TRY IT: Go through the entries below and print, exactly, the lines starting at the one with "IHC micrograph has" and ending at the one with "staining of unremarkable", keeping both ends and no others.

LISTED RECORDS:
*****

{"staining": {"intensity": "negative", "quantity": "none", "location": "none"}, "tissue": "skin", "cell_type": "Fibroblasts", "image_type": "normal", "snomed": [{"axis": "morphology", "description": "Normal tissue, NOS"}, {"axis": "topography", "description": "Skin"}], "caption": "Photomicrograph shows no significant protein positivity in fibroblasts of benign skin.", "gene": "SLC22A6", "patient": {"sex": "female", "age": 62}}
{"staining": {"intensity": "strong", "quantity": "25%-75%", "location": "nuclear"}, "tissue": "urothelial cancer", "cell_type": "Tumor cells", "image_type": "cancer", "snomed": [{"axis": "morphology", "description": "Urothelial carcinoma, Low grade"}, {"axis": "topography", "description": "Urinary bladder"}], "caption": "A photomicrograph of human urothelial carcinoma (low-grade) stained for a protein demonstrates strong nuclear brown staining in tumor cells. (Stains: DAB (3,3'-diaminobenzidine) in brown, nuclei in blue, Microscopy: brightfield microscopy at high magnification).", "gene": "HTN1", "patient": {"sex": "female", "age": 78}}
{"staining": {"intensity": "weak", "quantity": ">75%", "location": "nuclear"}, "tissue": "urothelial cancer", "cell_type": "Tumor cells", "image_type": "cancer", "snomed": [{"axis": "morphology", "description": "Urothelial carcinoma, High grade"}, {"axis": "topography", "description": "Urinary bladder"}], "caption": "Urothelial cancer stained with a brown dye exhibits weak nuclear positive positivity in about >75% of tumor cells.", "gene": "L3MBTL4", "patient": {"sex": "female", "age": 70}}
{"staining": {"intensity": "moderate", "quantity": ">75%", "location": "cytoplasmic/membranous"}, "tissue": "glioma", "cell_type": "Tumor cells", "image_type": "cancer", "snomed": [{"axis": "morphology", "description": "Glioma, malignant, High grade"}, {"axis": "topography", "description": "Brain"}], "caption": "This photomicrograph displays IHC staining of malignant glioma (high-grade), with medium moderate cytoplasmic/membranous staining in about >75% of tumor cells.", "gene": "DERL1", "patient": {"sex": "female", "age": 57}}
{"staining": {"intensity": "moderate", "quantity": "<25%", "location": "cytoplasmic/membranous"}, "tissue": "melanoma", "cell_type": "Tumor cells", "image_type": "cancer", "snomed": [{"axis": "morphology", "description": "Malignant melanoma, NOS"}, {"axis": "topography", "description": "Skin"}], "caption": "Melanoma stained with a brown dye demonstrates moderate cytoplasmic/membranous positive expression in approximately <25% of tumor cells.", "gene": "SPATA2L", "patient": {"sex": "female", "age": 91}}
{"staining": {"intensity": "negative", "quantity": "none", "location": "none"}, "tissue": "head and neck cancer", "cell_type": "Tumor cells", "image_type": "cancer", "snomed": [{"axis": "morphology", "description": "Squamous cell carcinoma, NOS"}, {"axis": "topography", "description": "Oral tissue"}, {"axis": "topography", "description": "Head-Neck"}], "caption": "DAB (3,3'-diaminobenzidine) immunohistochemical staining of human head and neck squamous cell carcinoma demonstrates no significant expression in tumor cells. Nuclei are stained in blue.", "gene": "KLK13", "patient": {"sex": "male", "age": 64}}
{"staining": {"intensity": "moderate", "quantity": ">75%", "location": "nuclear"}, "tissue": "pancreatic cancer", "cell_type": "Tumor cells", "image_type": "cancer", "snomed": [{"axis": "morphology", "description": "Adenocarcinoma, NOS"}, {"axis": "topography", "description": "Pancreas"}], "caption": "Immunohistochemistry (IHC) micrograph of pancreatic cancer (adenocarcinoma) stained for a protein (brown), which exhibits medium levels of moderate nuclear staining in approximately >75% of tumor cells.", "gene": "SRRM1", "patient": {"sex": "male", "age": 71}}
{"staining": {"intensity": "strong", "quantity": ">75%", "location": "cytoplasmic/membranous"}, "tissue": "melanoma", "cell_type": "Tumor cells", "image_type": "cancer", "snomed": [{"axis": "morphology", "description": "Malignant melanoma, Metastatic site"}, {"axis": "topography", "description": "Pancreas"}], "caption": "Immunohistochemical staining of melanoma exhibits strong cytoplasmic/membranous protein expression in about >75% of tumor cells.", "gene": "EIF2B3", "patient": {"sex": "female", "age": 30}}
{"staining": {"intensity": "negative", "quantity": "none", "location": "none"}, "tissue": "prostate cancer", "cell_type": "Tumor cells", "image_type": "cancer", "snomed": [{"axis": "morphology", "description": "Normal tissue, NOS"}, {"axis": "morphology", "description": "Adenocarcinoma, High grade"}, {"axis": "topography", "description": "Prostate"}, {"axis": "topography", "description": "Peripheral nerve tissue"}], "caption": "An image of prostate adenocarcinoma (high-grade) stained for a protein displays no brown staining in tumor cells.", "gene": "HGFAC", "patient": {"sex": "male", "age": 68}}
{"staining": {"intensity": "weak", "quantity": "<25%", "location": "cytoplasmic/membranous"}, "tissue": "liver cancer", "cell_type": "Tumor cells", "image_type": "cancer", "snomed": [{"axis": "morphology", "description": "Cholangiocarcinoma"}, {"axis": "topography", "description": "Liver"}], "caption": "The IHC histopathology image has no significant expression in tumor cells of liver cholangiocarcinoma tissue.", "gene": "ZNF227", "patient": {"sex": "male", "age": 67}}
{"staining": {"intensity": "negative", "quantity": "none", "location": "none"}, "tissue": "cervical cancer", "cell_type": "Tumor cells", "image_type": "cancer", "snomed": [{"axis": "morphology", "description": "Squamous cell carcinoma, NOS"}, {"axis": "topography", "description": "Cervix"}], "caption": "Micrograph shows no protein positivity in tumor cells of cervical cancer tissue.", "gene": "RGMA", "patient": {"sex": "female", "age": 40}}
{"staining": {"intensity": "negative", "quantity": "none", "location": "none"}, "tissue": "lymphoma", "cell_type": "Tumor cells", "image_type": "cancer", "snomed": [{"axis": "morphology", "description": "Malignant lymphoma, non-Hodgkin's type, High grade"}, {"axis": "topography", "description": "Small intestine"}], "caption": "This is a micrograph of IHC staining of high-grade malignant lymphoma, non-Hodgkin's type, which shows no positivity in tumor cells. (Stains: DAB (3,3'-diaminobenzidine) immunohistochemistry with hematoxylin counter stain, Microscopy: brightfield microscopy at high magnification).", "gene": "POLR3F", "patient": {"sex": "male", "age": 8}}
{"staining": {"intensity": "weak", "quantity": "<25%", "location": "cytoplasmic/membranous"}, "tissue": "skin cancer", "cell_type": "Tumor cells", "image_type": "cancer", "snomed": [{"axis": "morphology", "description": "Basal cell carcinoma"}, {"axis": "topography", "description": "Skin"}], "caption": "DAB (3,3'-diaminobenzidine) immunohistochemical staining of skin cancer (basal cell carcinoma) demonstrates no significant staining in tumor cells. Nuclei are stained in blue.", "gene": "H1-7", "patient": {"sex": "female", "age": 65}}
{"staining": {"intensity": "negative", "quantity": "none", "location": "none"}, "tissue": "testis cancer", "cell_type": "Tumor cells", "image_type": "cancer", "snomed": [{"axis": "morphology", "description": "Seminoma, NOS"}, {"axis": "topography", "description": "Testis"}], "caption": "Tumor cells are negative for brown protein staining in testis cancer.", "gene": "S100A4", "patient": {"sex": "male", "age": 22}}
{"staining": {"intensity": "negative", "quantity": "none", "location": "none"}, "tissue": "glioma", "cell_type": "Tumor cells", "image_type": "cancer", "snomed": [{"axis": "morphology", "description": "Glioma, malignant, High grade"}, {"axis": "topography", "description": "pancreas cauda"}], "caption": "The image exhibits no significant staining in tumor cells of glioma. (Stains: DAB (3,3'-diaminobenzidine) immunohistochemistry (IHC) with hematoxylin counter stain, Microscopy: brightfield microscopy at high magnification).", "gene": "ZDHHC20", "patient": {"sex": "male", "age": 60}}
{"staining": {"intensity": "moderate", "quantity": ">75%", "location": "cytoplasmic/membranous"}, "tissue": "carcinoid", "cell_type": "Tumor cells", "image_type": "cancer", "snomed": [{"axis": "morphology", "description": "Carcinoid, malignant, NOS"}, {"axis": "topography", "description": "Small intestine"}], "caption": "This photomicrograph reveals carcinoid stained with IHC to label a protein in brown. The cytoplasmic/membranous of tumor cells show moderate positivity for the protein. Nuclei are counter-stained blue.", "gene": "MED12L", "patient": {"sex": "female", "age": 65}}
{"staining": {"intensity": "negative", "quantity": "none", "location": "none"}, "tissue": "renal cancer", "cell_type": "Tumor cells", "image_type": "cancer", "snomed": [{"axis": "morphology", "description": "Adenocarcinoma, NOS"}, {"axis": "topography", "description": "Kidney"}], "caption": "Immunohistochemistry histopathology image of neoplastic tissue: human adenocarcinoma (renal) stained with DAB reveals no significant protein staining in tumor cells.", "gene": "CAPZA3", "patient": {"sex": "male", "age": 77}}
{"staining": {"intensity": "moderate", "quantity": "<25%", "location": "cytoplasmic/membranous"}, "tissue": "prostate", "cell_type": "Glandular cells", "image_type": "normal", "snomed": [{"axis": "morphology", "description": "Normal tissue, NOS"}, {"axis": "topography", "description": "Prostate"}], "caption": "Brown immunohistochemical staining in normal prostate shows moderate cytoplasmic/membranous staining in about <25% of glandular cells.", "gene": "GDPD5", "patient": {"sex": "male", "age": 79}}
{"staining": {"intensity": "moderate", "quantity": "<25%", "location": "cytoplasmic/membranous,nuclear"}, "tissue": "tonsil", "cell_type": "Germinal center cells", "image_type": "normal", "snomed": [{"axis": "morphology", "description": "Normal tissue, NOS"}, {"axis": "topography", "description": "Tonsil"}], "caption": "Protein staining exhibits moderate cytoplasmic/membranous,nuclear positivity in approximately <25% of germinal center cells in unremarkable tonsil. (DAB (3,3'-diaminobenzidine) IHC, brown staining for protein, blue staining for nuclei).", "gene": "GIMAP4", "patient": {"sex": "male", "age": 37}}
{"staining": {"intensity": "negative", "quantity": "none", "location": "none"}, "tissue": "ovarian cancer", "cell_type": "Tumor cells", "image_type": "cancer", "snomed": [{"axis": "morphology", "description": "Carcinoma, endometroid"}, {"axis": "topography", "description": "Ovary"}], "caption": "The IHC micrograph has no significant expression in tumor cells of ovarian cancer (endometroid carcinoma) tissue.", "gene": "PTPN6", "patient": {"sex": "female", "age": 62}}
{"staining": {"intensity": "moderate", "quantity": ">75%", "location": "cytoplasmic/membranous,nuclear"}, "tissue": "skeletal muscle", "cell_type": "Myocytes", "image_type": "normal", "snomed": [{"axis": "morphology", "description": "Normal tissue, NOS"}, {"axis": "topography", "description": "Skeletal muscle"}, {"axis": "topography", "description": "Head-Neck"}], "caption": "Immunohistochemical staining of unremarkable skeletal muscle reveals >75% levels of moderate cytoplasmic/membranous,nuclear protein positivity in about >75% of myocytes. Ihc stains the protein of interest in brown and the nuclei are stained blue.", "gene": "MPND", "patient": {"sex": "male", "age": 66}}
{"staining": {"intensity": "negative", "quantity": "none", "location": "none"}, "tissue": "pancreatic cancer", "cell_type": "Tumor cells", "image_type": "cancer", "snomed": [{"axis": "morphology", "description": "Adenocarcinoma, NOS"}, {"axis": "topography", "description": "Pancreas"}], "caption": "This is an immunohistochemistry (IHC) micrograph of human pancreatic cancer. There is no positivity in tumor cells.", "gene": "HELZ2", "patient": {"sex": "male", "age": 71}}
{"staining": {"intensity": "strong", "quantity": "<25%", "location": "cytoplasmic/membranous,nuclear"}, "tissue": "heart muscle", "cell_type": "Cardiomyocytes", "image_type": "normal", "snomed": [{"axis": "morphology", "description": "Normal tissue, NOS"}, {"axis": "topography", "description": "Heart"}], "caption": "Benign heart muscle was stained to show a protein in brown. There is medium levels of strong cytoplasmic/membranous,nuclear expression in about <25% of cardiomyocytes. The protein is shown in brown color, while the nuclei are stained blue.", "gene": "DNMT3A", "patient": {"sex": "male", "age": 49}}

*****

RESULT FOR THIS EXERCISE:
{"staining": {"intensity": "negative", "quantity": "none", "location": "none"}, "tissue": "ovarian cancer", "cell_type": "Tumor cells", "image_type": "cancer", "snomed": [{"axis": "morphology", "description": "Carcinoma, endometroid"}, {"axis": "topography", "description": "Ovary"}], "caption": "The IHC micrograph has no significant expression in tumor cells of ovarian cancer (endometroid carcinoma) tissue.", "gene": "PTPN6", "patient": {"sex": "female", "age": 62}}
{"staining": {"intensity": "moderate", "quantity": ">75%", "location": "cytoplasmic/membranous,nuclear"}, "tissue": "skeletal muscle", "cell_type": "Myocytes", "image_type": "normal", "snomed": [{"axis": "morphology", "description": "Normal tissue, NOS"}, {"axis": "topography", "description": "Skeletal muscle"}, {"axis": "topography", "description": "Head-Neck"}], "caption": "Immunohistochemical staining of unremarkable skeletal muscle reveals >75% levels of moderate cytoplasmic/membranous,nuclear protein positivity in about >75% of myocytes. Ihc stains the protein of interest in brown and the nuclei are stained blue.", "gene": "MPND", "patient": {"sex": "male", "age": 66}}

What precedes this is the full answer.